Techniques like deep brain stimulation are commonly used in neurologic disease, and the advent of closed loop modulation in brain-machine interfaces in epilepsy and central nervous system injury (Moxon and Foffani, 2015) allows the contemplation of such interventions in migraine. A critical difference in disorders where these techniques are in place is that loci of circuit dysfunction (e.g. seizure or injury focus) are known to at least some precision. This is usually not the case with migraine - though the closed-circuit interruption of a consistent aura focus(Hansen et al., 2013) could be contemplated. It is also argued that migraine is not severe enough to justify such interventions. Clearly a balance of risk and reward is necessary, but often the public is naive to how severely migraine affects the lives of sufferers and their families.

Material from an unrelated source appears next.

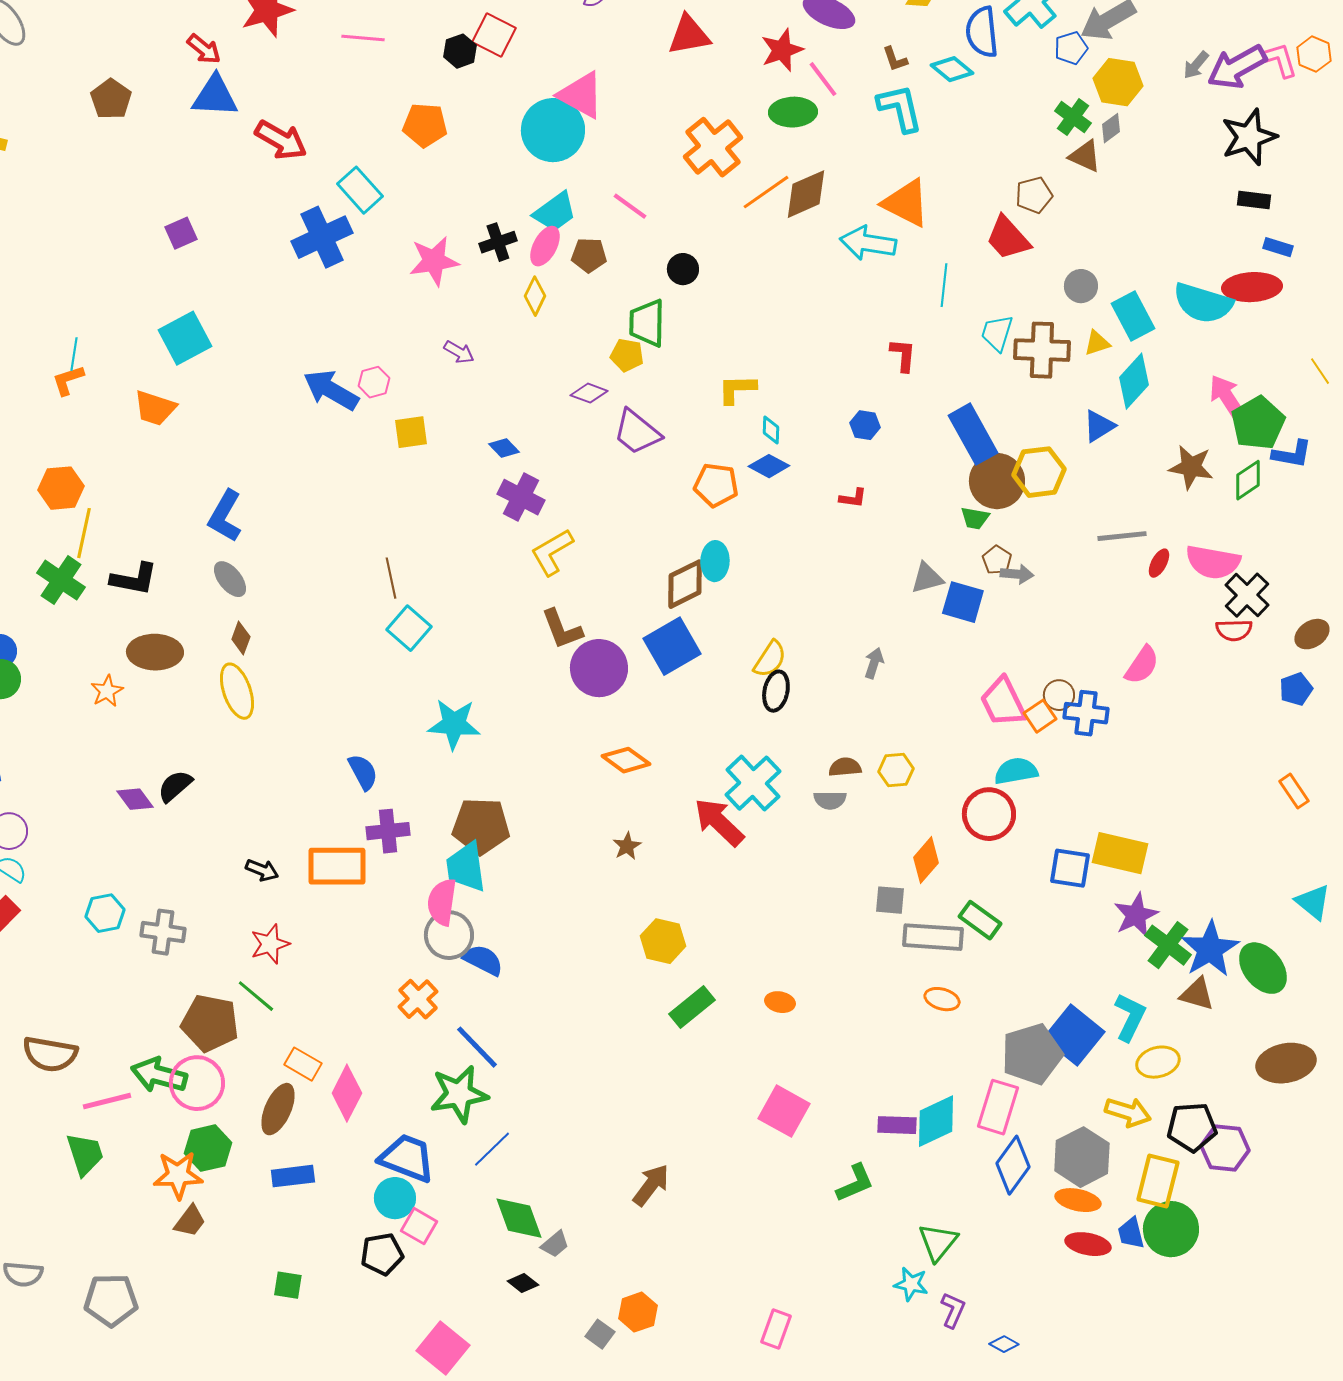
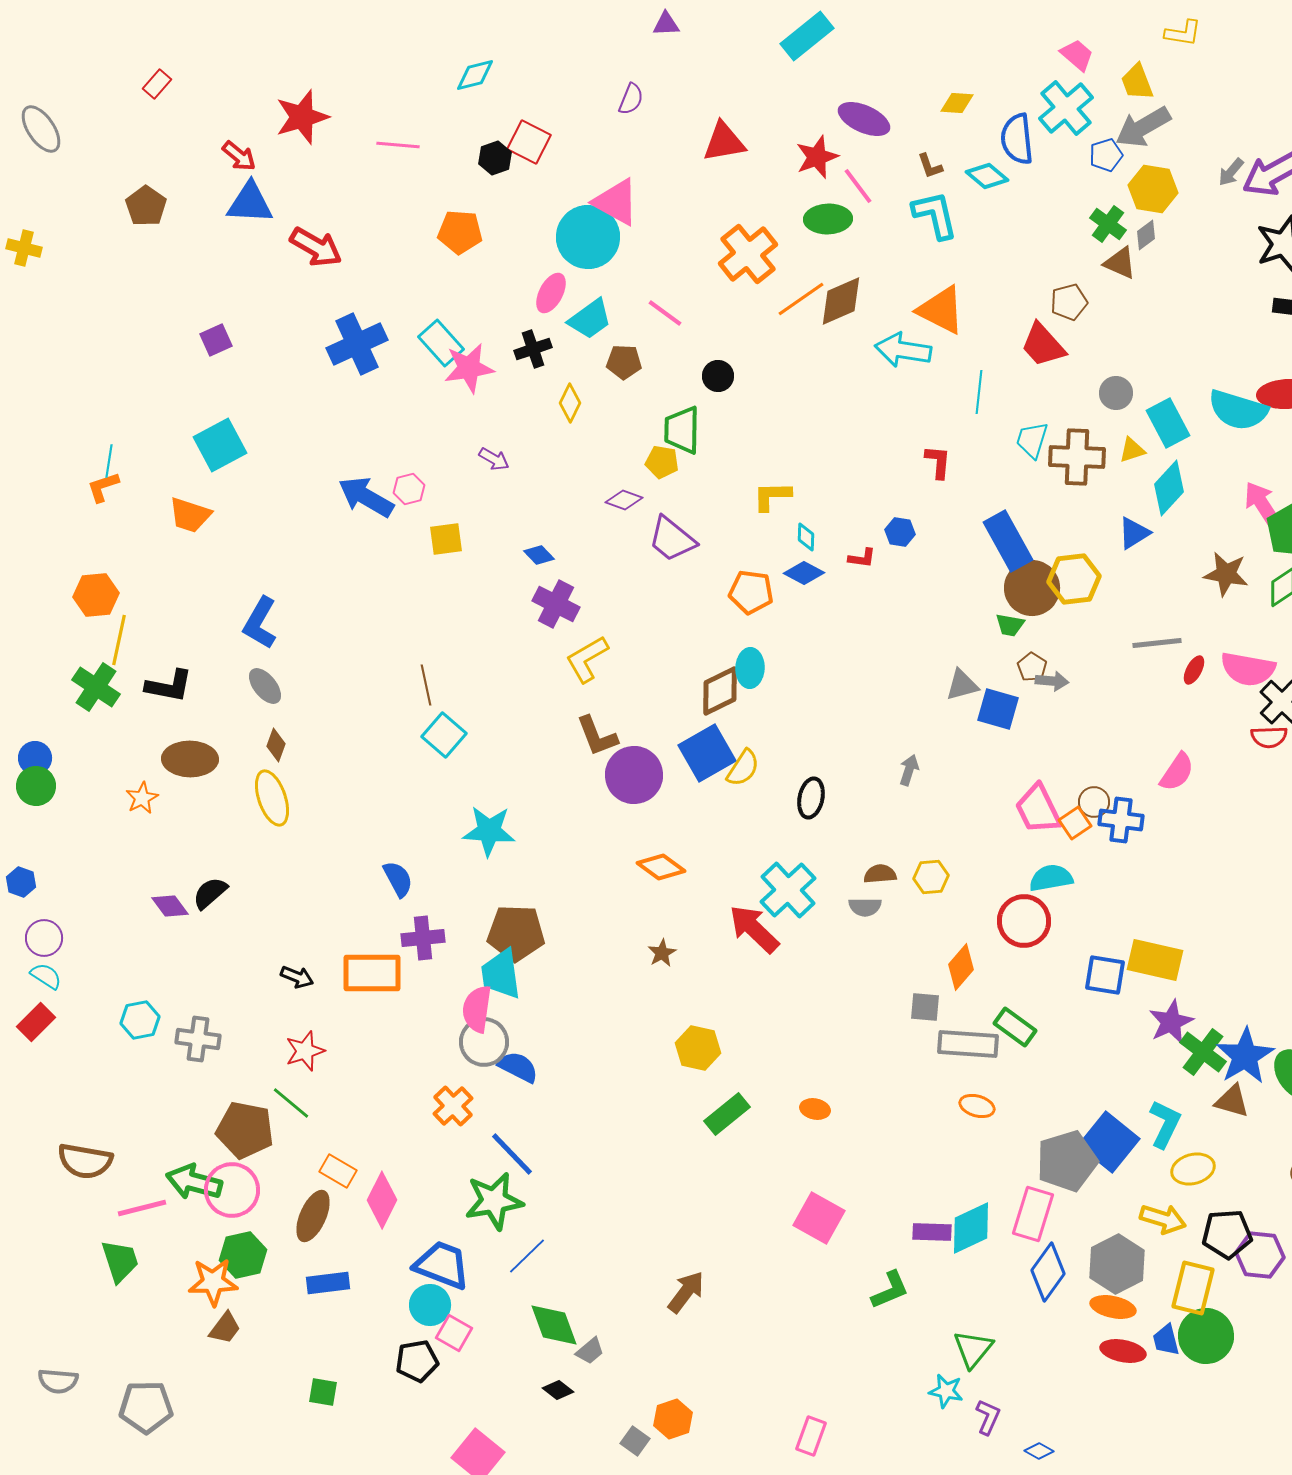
cyan rectangle: (360, 190) -> (441, 343), moved
pink ellipse: (545, 246) -> (551, 293), moved
red L-shape: (853, 498) -> (862, 558), moved
yellow semicircle: (770, 659) -> (743, 768), moved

Looking forward, it is appealing to contemplate the use of less-invasive techniques such as functional ultrasound(Legon et al., 2014) to access network locations that are not immediately under the skull. In the longer term, closed loop opto- or chemogenetic techniques(Grosenick et al., 2015) could offer immense precision in circuit modulation. However here again precise circuit delineation is imperative.

Questions for further research

The central argument of this manuscript is that the migraine attack and chronic migraine can be usefully understood as disruptions in sensory gain and plasticity.. Though likely oversimplified, it is an overall hypothesis that we believe is accessible to the tools of current systems neuroscience. However it is almost completely untested.

An important priority is to refine our conception of the 'migraine circuit.' To what extent do migraine-relevant pathways converge with circuits from other pain disorders, and how are they different? On a related note, if nociceptive network activation is common to migraine and other pain disorders, why are sensory amplifications more prominent in migraine? Modern tracing techniques, including combinatorial genetics, activity-based and transsynaptic tracing(Beier et al., 2015), and tissue clearing(Richardson and Lichtman, 2015), can help delineate what are likely complex, parallel networks.

It is also critical to reliably model sensory amplifications in animal models, at the circuit level. There are robust models for CSD and trigeminovascular sensitization including allodynia, and models of photophobia and chronic migraine are developing; however there are no migraine-centered models of phonophobia or osmophobia, or the combined multisensory changes that occur in migraine. Here current techniques for functional circuit mapping and interrogation (Sakurai et al., 2016; Tonegawa et al., 2015), coupled with migraine-relevant stimuli, could again be useful.

It is a near-complete mystery how a migraine attack starts. For attacks that begin with migraine aura, how can such a massive depolarization arise from apparently normal brain? For migraine without aura, what changes in network function allow the initiation of a perpetuated pain process? How does a migraine attack stop? On longer time scales, how does episodic migraine become chronic?

For even the 'established' phenomena in migraine research (e.g. CSD, trigeminovascular sensitization) there is an almost complete lack of synaptic, let alone cellular/molecular understanding (a rare exception is the monogenic migraine syndromes(Brennan et al., 2013; Capuani et al., 2016; Leo et al., 2011; van den Maagdenberg et al., 2004, 2004). Do CSD or trigeminovascular stimulation induce (or occlude subsequent induction of) LTP? By what membrane and cellular mechanisms?

Migraine research was once described by an NIH leader as 'primitive.' This is not inaccurate, though it is also fair to characterize migraine neuroscience as a field in its infancy, with tremendous opportunity. It is a disease that is being increasingly recognized by society as significant and worthy of investigation. And it could benefit immensely from the skills of trained neuroscientists.